Timing this call with something simple like “add 10lb apples to inventory” usually completes in about 500ms, but every few runs it takes as many as 2800ms running the exact same query. When using a response_type of text or json_object there’s no random speed drop, so I believe it has to do with the schema. Has anyone else noticed similar performance issues?

After further testing, I believe the cause is the strict parameter in the schema.

Hopefully the dev team takes a look at this. The strict parameter is highly desirable, but not usable with this inconsistency. It’s actually faster to catch a mistake on the server and re-prompt the bot.

it is written that it could “incur additional latency” when calling an API with a new schema but subsequent responses should be fast. maybe this is what you are experiencing.
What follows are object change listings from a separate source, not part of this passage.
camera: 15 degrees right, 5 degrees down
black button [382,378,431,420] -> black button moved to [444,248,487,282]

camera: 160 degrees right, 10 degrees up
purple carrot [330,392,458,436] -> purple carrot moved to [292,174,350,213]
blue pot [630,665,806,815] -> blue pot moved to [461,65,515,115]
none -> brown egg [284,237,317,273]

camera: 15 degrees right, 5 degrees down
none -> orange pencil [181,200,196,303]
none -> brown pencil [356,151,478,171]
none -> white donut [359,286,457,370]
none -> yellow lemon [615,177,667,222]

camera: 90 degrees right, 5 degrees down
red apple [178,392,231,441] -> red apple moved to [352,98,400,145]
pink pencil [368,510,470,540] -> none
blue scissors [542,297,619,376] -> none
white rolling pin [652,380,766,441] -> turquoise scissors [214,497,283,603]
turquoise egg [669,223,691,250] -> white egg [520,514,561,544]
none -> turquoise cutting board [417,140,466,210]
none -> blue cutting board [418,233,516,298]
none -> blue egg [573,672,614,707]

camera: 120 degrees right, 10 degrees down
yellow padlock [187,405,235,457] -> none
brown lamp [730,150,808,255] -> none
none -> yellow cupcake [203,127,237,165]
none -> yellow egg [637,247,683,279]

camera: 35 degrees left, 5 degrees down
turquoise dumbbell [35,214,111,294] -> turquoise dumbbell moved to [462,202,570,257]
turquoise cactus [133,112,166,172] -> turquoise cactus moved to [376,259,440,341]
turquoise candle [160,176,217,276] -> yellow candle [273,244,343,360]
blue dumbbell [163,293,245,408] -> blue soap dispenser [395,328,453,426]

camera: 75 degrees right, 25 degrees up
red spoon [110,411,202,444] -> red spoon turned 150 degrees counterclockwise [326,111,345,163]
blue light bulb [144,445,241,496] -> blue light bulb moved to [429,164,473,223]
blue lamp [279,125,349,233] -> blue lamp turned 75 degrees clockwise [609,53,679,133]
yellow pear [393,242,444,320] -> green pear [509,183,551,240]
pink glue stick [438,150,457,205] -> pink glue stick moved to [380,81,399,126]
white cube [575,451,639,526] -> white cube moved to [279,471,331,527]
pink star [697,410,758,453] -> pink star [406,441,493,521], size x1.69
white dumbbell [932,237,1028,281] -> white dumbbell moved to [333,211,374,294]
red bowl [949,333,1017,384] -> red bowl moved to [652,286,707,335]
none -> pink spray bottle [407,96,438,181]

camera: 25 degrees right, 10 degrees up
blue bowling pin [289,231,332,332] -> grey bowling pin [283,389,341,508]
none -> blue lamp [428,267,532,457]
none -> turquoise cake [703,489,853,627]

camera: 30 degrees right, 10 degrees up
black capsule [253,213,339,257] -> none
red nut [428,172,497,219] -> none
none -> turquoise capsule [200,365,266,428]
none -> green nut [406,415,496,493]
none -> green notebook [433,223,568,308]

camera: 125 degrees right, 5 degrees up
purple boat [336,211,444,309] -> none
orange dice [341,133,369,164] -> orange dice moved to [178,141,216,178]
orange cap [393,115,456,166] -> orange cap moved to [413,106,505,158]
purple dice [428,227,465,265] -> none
  • The first API response with a new schema will incur additional latency, but subsequent responses will be fast with no latency penalty. This is because during the first request, we process the schema as indicated above and then cache these artifacts for fast reuse later on. Typical schemas take under 10 seconds to process on the first request, but more complex schemas may take up to a minute.

I said random, not first.

yea, i thought about it. however, this function is kinda newish and perhaps it might have contributed to it, not sure. i also do not know how they can do the first call with latency and subsequent calls no more latency. i can understand if using assistants api. however, for chat completions, how do the api knows? are they storing schema artifacts now?

If I had to make a wild guess, it’s related to the infinite hangup you get when you ask for JSON but don’t specify a json_object response format. The model is possibly fighting with itself.

Not much use in us theorizing on it though, if OpenAI wants us to debug for them, they can cut a check. I just wanted to put it on the radar.